The majority of five-figure AWS bills from compromised accounts trace back to a single access key that was committed to a public repository. If you do nothing else after reading this page, run git log —all -p | grep AKIA on every repository your team maintains. If you find a match, rotate that key today.
Summary
- Long-lived access keys never expire and work from anywhere. Once leaked, they stay valid until manually revoked.
- Common leak paths: Git commits, hardcoded source code, CI/CD logs, S3 buckets, third-party integrations, and chat messages.
- Attackers exploit leaked keys for crypto mining, data theft, backdoor creation, and ransomware, often within minutes.

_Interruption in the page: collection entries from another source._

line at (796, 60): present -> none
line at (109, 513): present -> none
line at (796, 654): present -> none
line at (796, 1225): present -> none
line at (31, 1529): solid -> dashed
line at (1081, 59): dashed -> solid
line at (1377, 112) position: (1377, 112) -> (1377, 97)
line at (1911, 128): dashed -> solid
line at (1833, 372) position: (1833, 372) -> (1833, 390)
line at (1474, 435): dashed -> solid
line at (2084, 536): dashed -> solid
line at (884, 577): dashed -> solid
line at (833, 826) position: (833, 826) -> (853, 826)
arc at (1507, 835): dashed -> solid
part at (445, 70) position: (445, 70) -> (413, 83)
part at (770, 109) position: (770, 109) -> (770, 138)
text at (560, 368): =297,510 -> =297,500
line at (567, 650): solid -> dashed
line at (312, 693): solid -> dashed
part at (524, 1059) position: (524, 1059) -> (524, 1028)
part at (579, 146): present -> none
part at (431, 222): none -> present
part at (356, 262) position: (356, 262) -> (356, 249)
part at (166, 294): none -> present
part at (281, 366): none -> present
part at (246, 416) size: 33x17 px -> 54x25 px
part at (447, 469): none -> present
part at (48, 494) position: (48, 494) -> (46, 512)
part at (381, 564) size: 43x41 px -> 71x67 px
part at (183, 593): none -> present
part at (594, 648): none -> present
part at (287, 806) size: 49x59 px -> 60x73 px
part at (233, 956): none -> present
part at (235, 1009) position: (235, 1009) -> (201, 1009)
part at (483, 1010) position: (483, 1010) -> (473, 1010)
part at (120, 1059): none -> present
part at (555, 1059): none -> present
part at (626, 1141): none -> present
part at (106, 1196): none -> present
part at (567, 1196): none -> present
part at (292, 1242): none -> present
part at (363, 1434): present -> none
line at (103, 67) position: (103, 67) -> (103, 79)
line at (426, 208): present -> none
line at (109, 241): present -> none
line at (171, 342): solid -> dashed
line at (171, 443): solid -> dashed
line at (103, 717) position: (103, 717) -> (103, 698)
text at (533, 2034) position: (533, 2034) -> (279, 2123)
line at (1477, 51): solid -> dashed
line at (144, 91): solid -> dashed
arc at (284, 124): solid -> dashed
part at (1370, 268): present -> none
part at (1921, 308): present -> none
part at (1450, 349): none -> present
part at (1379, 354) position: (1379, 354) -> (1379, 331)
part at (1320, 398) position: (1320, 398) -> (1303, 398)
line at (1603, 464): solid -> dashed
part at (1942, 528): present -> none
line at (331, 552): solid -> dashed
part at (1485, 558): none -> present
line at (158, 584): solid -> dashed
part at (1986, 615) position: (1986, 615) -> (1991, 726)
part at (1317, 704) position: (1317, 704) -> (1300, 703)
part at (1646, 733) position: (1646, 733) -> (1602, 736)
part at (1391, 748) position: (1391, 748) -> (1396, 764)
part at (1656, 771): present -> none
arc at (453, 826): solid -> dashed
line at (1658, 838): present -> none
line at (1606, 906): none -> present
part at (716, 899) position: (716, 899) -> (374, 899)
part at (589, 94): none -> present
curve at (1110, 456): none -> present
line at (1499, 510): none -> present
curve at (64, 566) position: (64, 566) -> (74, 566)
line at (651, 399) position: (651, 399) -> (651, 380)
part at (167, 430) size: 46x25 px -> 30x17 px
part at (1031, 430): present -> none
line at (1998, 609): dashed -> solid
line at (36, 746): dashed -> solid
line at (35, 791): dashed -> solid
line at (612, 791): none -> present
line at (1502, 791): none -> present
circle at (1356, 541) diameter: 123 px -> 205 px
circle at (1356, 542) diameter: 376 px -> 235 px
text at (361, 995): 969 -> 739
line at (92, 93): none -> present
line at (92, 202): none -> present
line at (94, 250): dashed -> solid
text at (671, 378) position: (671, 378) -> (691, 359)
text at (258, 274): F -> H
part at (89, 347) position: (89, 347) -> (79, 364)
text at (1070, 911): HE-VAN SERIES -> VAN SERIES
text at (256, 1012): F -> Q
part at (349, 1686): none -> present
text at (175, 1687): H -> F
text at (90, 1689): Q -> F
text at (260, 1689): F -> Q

- For workloads inside AWS, use IAM roles. They issue short-lived credentials automatically with no key to manage.
- For CI/CD, use OIDC federation to eliminate stored secrets entirely.
- For developer access, use IAM Identity Center instead of personal access keys.
- Audit existing keys with the IAM credential report. Deactivate before deleting to allow safe rollback.
Frequently asked questions
Are long-lived AWS access keys ever acceptable?
In narrow cases, yes. Local development machines where IAM Identity Center is not available, specific on-premises workloads that cannot use IAM Roles Anywhere, and certain third-party integrations that require static credentials. Even then, scope the key to the minimum permissions needed, rotate it regularly, and monitor usage through CloudTrail.
What should I use instead of access keys on EC2, Lambda, or ECS?
IAM roles. EC2 uses instance profiles, Lambda uses execution roles, and ECS uses task roles. All of them receive temporary credentials from STS automatically. There is no key to store, rotate, or leak.
How do I replace AWS access keys in GitHub Actions?
Configure OIDC federation between GitHub and your AWS account. Create an IAM role with a trust policy that accepts tokens from GitHub OIDC provider, then use the aws-actions/configure-aws-credentials action with role-to-assume. No secrets are stored in GitHub at all.
What should I do if an AWS access key was exposed publicly?
Act immediately. Deactivate the key with aws iam update-access-key --status Inactive. Review CloudTrail logs for any API calls made with that key. Check for new IAM users, roles, or access keys the attacker may have created as backdoors. Delete the compromised key. If the key had broad permissions, assume the account is compromised and investigate thoroughly.
What is the difference between an access key and STS temporary credentials?
An access key belongs to an IAM user and never expires until manually deleted. STS temporary credentials are issued by assuming an IAM role and expire automatically, typically within 1 to 12 hours. Temporary credentials also include a session token in addition to the key ID and secret. If temporary credentials leak, the damage window is bounded by their expiry time.